Алексей сидел за второй партой в правом ряду, где располагались мальчики, девочки в пестрых платках, скрывавших волосы, отдельно – в левом. Его соседом справа оказался так и не пожелавший познакомиться второгодник Сандро (медведь по-абхазски). Данное родителями имя он оправдывал полностью, только походил не на добродушного мишку из русских детских сказок, а на медведя-шатуна, такой же дерзкий, злой и всегда опасный. На жестком словно топор лице бросался в глаза тонкий покривленный нос и пробивающаяся под ним черная щетинка будущих усов. Он был высокого, на голову выше Алексея роста, плечист и худ. Близко к переносице – злые, с наглецой глаза. Взгляд их странно не гармонировал с длинной и худой подростковой фигурой, словно внутри таился гораздо более взрослый и мрачный человек, чем можно было ожидать с первого взгляда. О нем Мила сразу предупредила, будь поосторожнее, он гроза не только одноклассников, но и всей школы. Алексей с тоской покосился в окно. На улице было хорошо, призывно шелестели под порывами ласкового ветра листья на тополях, росших напротив школы, беспечно чирикали невидимые птицы. Сейчас бы на Реку, искупаться, позагорать, а не торчать на уроке, но нельзя.

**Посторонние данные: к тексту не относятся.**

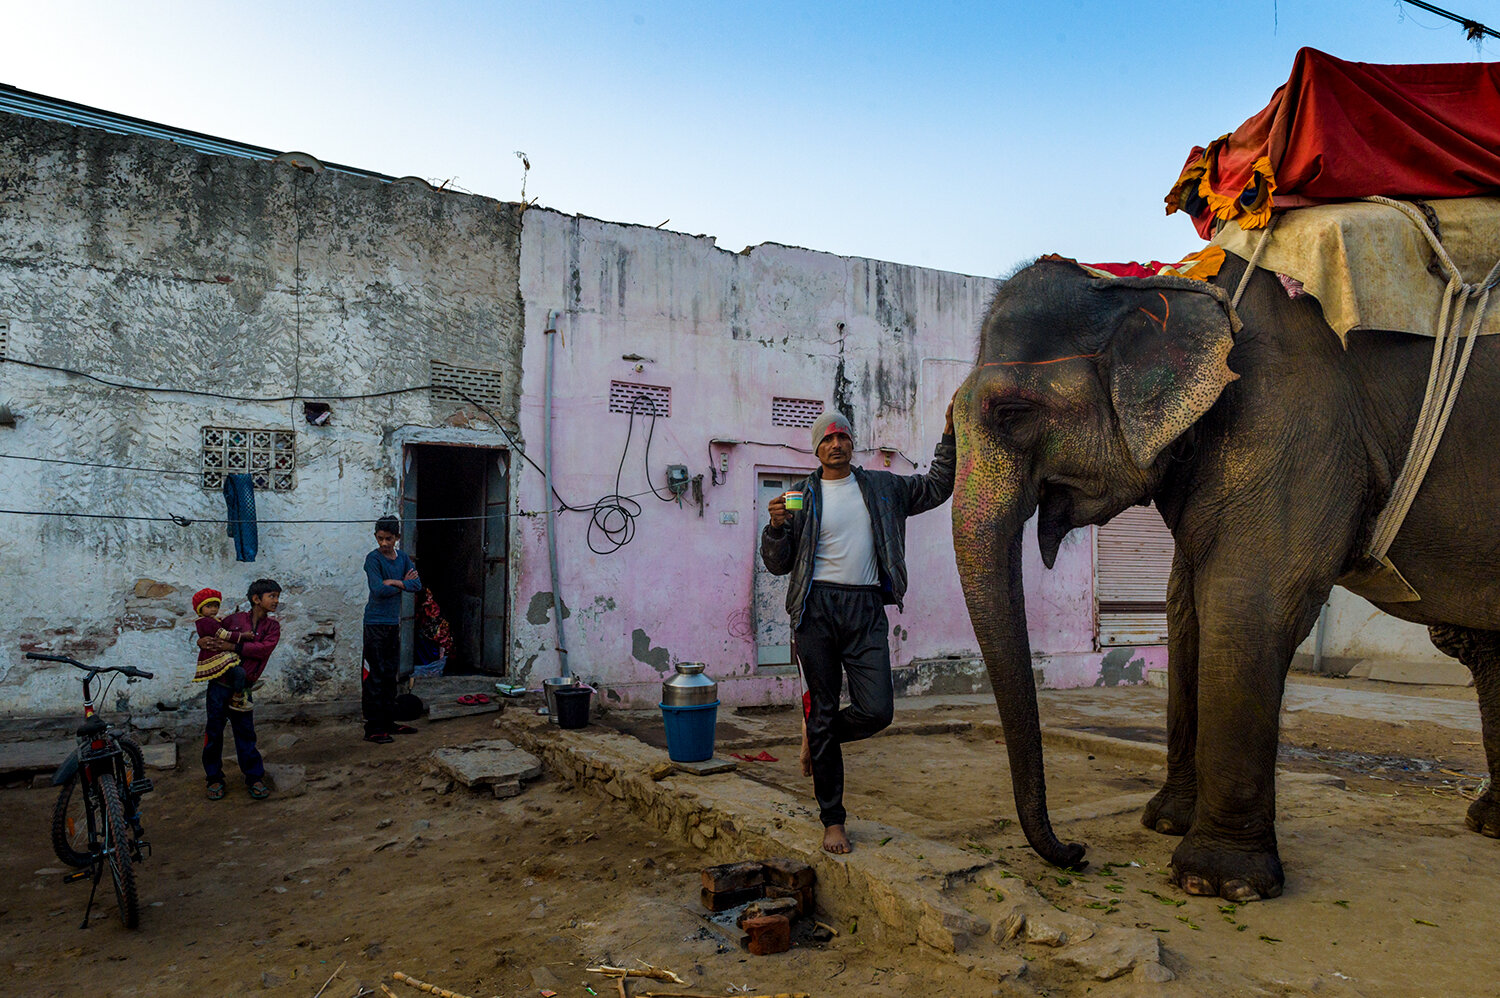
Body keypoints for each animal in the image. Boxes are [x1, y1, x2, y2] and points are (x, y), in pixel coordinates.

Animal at [948, 250, 1500, 900]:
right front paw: (1165, 822)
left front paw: (1218, 883)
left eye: (1013, 413)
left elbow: (1246, 604)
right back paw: (1489, 824)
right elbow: (1185, 609)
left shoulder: (1293, 418)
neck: (1160, 287)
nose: (1076, 853)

– Итак, кто мне скажет дети, – учитель обвел взглядом мгновенно притихших мальчиков и девочек, только Сандро смотрел ему прямо в глаза, но учитель его демонстративно проигнорировал, – когда впервые человек покорил космос и кто был первый космонавт?

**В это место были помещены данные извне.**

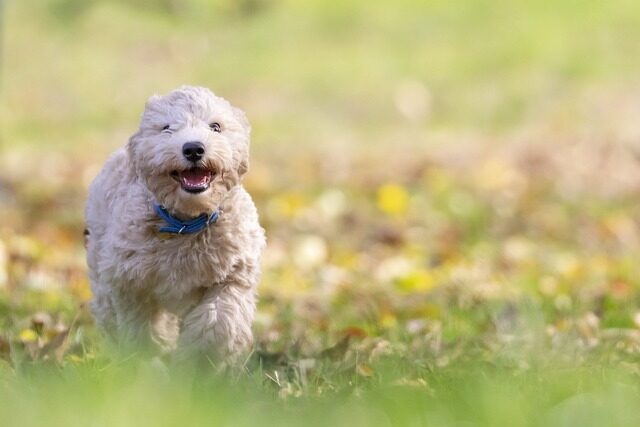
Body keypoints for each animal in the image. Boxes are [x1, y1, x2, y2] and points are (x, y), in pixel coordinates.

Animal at [85, 87, 264, 364]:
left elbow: (218, 320)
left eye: (215, 127)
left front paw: (197, 362)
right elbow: (141, 327)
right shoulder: (130, 281)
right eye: (166, 128)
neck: (186, 223)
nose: (193, 148)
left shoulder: (234, 274)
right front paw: (148, 360)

Несколько мгновений в классе стояла кладбищенская тишина, потом неуверенно поднялась тонкая до прозрачности рука Милы. В классе популярностью девочка не пользовалась, одноклассницы завидовали ее красоте, а мальчики не любили за успехи в учебе. Ее считали немного странной, она жалела всех: беспризорных животных, брошенных детей, даже илотов… Всех слабых. Увлечение ее «благотворительностью» граничило с абсурдом: несмотря на категорический запрет отца украдкой прикармливала бездомных кошек и собак, и даже когда беспризорная шавка ее укусила, и матери пришлось обратиться за помощью к докторам, не прекратила всех жалеть. Учитель благожелательно кивнул девочке.

– Мадмуазель, слушаю вас.

– Русский, Гагарин 12 апреля 1961 года – Мила с превосходством во взгляде оглядела одноклассников, потом слегка заалела от смущения. Когда первый космонавт полетел на орбиту Земли ее предки жили в одном государстве с русскими, так что это и ее герой.

Сосед Алексея пренебрежительно хмыкнул. Девочка покосилась на него и едва слышно прошептала:

– А ты жопа с ушами!

Задиристого, любившего поиздеваться над слабейшими и подраться парня одноклассники откровенно сторонились и, если бы не опаска перед его отцом – богатым помещиком Есава, давно бы устроили ему темную.

– Браво, умница Мила! – разразился восторженными восклицаниями долговязый и немного нескладный учитель и несколько раз хлопнул в ладоши, – Брависсимо!